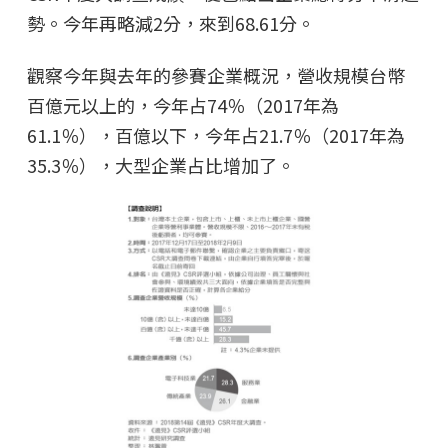
勢。今年再略減2分，來到68.61分。
觀察今年與去年的參賽企業概況，營收規模台幣
百億元以上的，今年占74％（2017年為
61.1％），百億以下，今年占21.7％（2017年為
35.3％），大型企業占比增加了。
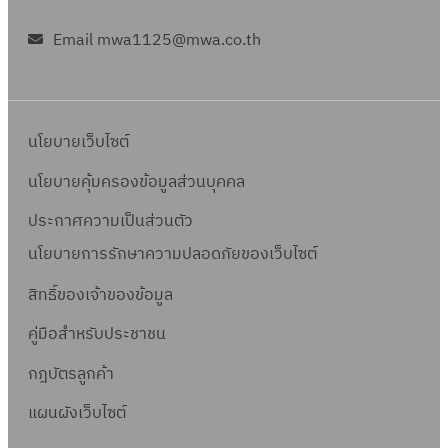
Email mwa1125@mwa.co.th
นโยบายเว็บไซต์
นโยบายคุ้มครองข้อมูลส่วนบุคคล
ประกาศความเป็นส่วนตัว
นโยบายการรักษาความปลอดภัยของเว็บไซต์
สิทธิ์ข
องเจ้าของข้อมูล
คู่มือสำหรับประชาชน
กฎบัตรลูกค้า
แผนผังเว็บไซต์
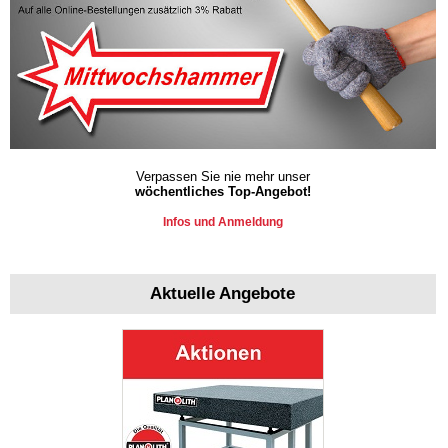
Verpassen Sie nie mehr unser
wöchentliches Top-Angebot!
Infos und Anmeldung
Aktuelle Angebote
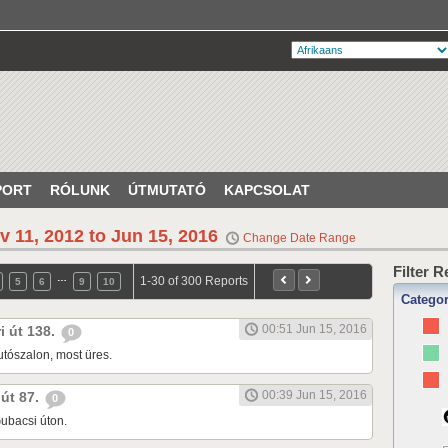
PORT
RÓLUNK
ÚTMUTATÓ
KAPCSOLAT
v 11, 2012 to Jun 15, 2016
Change Date Range
Filter 
…
1-30 of 300 Reports
5
6
9
10
Catego
00:51 Jun 15, 2016
ri út 138.
0
tószalon, most üres.
00:39 Jun 15, 2016
 út 87.
0
ubacsi úton.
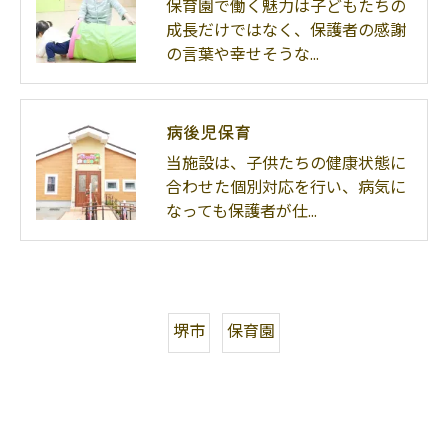
保育園で働く魅力は子どもたちの
成長だけではなく、保護者の感謝
の言葉や幸せそうな…
病後児保育
当施設は、子供たちの健康状態に
合わせた個別対応を行い、病気に
なっても保護者が仕…
堺市
保育園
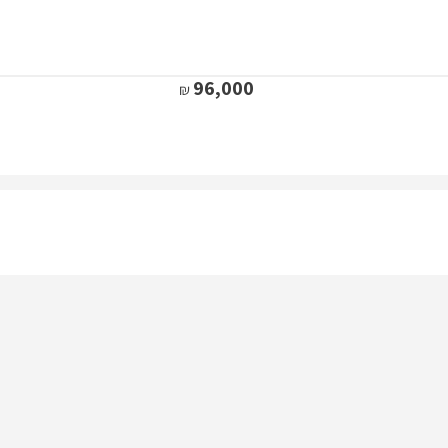
96,000
172,520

☆ ☆ ☆

◆ **WORK REQUIRED**: Except for the pictures, copy the material above exactly.

◆ **FINISHED TASK**:
勢。今年再略減2分，來到68.61分。
觀察今年與去年的參賽企業概況，營收規模台幣
百億元以上的，今年占74％（2017年為
61.1％），百億以下，今年占21.7％（2017年為
35.3％），大型企業占比增加了。
Email mwa1125@mwa.co.th
นโยบายเว็บไซต์
นโยบายคุ้มครองข้อมูลส่วนบุคคล
ประกาศความเป็นส่วนตัว
นโยบายการรักษาความปลอดภัยของเว็บไซต์
สิทธิ์ข
องเจ้าของข้อมูล
คู่มือสำหรับประชาชน
กฎบัตรลูกค้า
แผนผังเว็บไซต์
Verpassen Sie nie mehr unser
wöchentliches Top-Angebot!
Infos und Anmeldung
Aktuelle Angebote
PORT
RÓLUNK
ÚTMUTATÓ
KAPCSOLAT
v 11, 2012 to Jun 15, 2016
Change Date Range
Filter 
…
1-30 of 300 Reports
5
6
9
10
Catego
00:51 Jun 15, 2016
ri út 138.
0
tószalon, most üres.
00:39 Jun 15, 2016
 út 87.
0
ubacsi úton.
保育園で働く魅力は子どもたちの
成長だけではなく、保護者の感謝
の言葉や幸せそうな…
病後児保育
当施設は、子供たちの健康状態に
合わせた個別対応を行い、病気に
なっても保護者が仕…
堺市
保育園
96,000
172,520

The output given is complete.